The introduction places estate taxation within the expansion of federal spending and political management. Taxation has ceased to be only a means of financing limited government; it now serves regulation, redistribution, stabilization, and social reconstruction. Sennholz contrasts equality before law with a newer demand for economic equality enforced by progressive levies. Death taxes therefore test whether property is a protected right or a temporary concession revocable at death.
His first chapter grounds property in production and exchange rather than state permission. Conquest may let rulers appear as original owners, but in a market order wealth arises through saving, investment, contract, and service to consumers. Government’s proper function is juridical and protective, not creative or confiscatory.
"Government no longer is the creator of property; it is merely the protector of valuable rights and interests."
This premise leads Sennholz to reinterpret large fortunes. They are not mainly hoards for luxury consumption; they are farms, factories, inventories, financial claims, contracts, and business organizations. Owners preserve wealth only by directing resources toward consumer wants. Profit, executive pay, thrift, and inheritance are thus treated as parts of a production system that coordinates capital and labor. Poverty and unemployment, by contrast, are aggravated when law obstructs labor markets or depletes the capital fund through wage controls, union privilege, transfer policy, inflation, and confiscatory taxation.
"Private ownership thus becomes a production function."
The historical chapters trace federal death duties from temporary wartime measures to the permanent estate tax of 1916 and its later steep progression. Sennholz reads this development as both fiscal history and intellectual history. Henry George, institutionalism, socialism, and progressive reform helped recast inherited property as unearned privilege. The estate tax survives, in his view, less because it supplies indispensable revenue than because it expresses moralized resentment toward accumulated capital.
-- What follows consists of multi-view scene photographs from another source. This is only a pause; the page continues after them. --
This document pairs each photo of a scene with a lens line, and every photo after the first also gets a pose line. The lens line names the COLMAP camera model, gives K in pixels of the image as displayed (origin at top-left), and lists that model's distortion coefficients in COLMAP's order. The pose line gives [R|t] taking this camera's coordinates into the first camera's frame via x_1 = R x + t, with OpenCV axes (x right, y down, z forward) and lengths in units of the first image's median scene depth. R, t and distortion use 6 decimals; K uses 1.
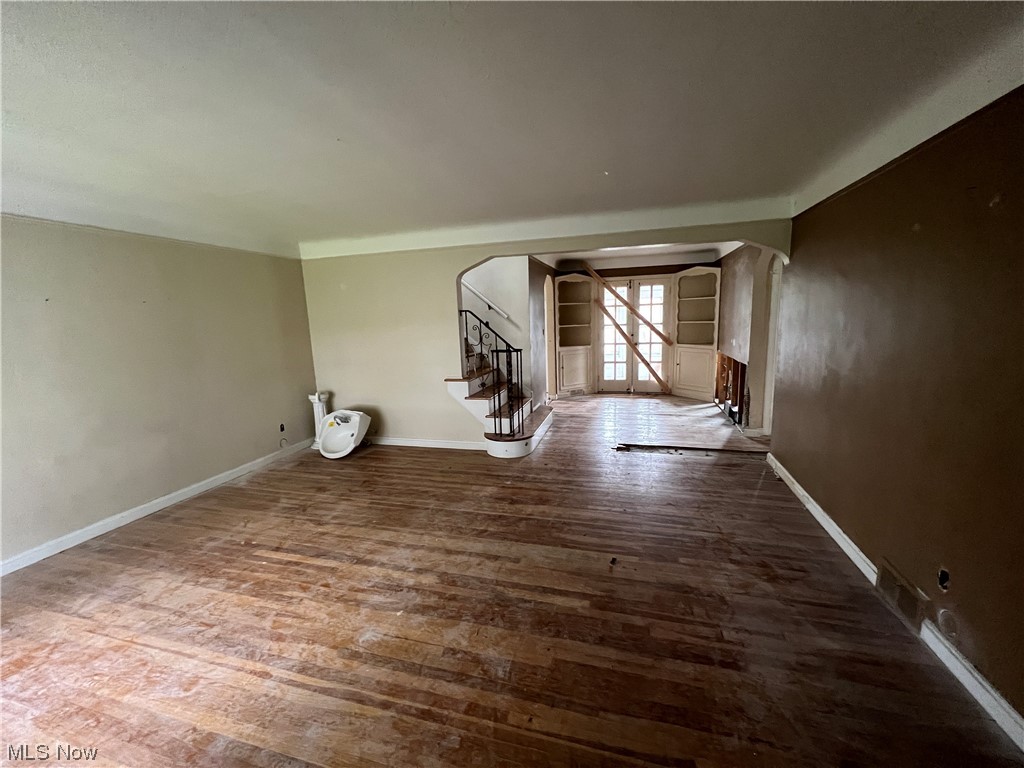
lens RADIAL K [[409.4, 0, 509.1], [0, 409.4, 383.5], [0, 0, 1]] dist [-0.001689, 0.000299]
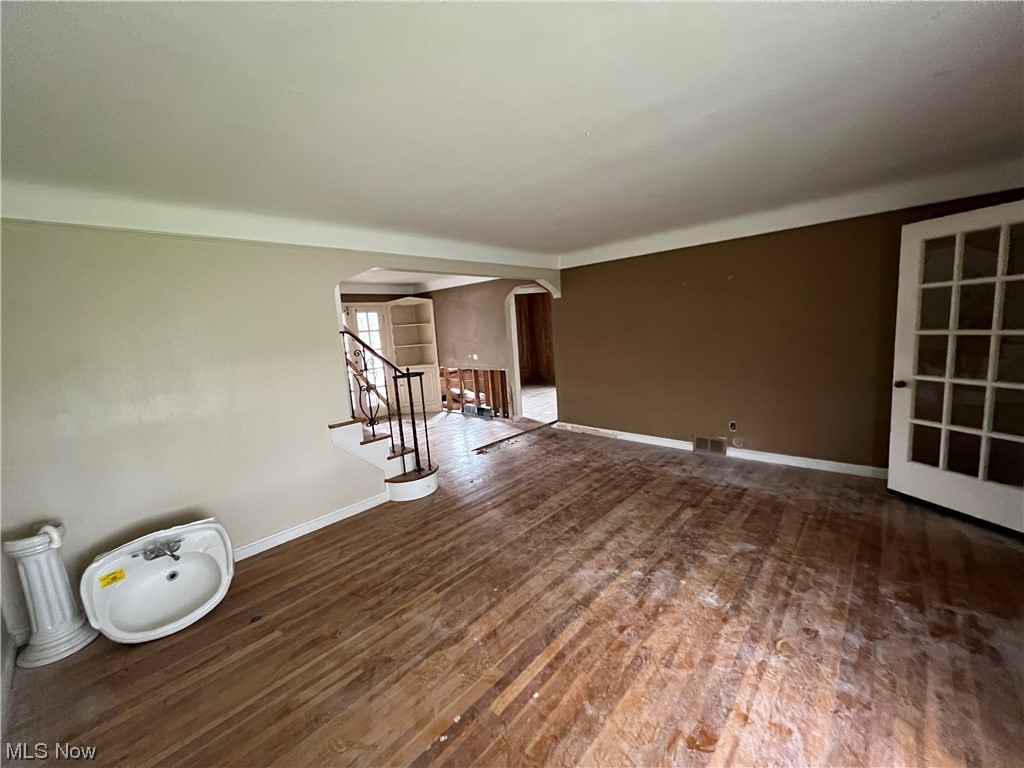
lens RADIAL K [[409.4, 0, 514.0], [0, 409.4, 382.4], [0, 0, 1]] dist [-0.001689, 0.000299]
pose [[0.449322, -0.118293, 0.885504, -1.077054], [0.196777, 0.979956, 0.031063, -0.074775], [-0.871429, 0.160290, 0.463593, 0.615049]]
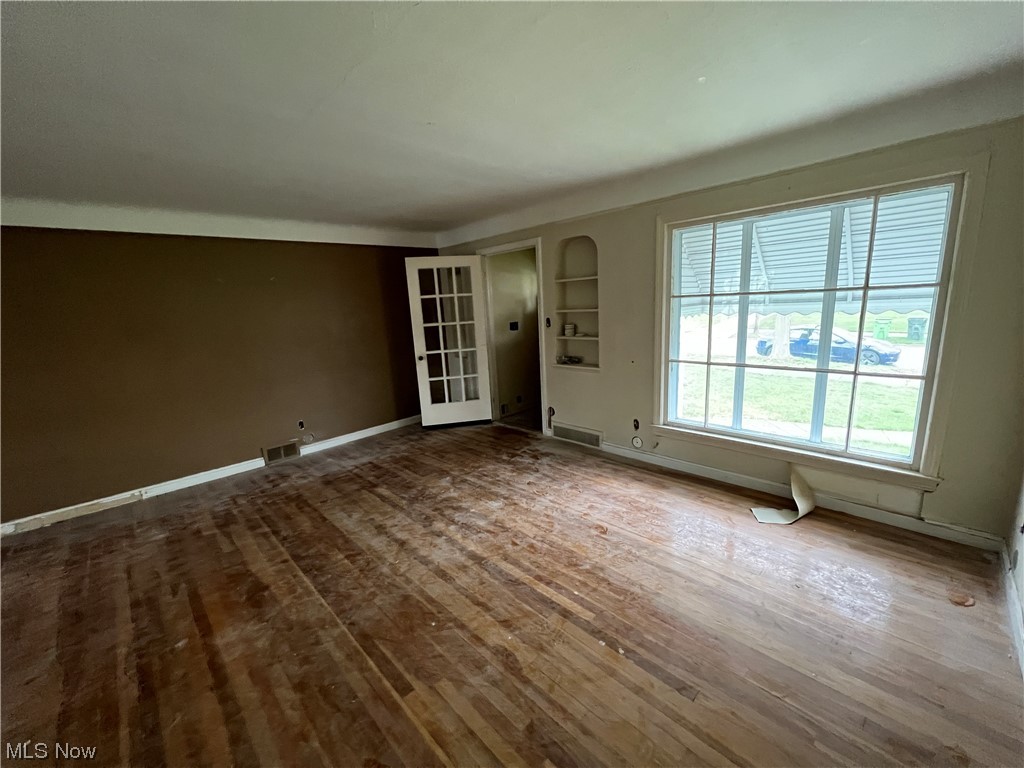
lens RADIAL K [[409.4, 0, 510.1], [0, 409.4, 383.8], [0, 0, 1]] dist [-0.001689, 0.000299]
pose [[-0.865009, -0.016012, 0.501501, -0.844147], [0.167067, 0.933268, 0.317962, -0.222860], [-0.473126, 0.358824, -0.804610, 1.491993]]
Against the claim that death duties are painless, Sennholz argues that both predecessor and successor bear them. The predecessor anticipates the levy and alters labor, saving, risk-taking, retirement, charitable giving, incorporation, and succession planning. The successor receives a reduced or illiquid estate and may be forced to sell productive assets when continuity is most fragile. Widows, family firms, and farms become central examples because the tax can fracture working capital and managerial succession.
Inherited wealth, Sennholz insists, remains subject to market discipline. Capable heirs preserve capital by serving consumers; incapable heirs dissipate it. Estate taxation interrupts this test by compelling sales and reorganizations before entrepreneurial judgment can operate. Around the levy grows an expensive administrative world of lawyers, accountants, trusts, foundations, insurance devices, and avoidance schemes, which he treats as capital and talent diverted from production.
Inflation receives special emphasis because it silently expands the tax. Rising nominal values lift ordinary businesses and farms above exemptions, transform paper appreciation into taxable wealth, and push estates into higher brackets without explicit legislative action.
"Inflation and tax progression are pushing all estates towards the top rate of taxation."
The book culminates in Sennholz’s principle of inequality. The decisive contrast is not morally defined rich against poor, but capital-rich against capital-poor societies. Abundant capital raises labor productivity and narrows practical class differences; capital consumption lowers wages and increases dependence on political privilege. Progressive estate taxation is therefore, for Sennholz, not an equalizer but an engine of class rigidity.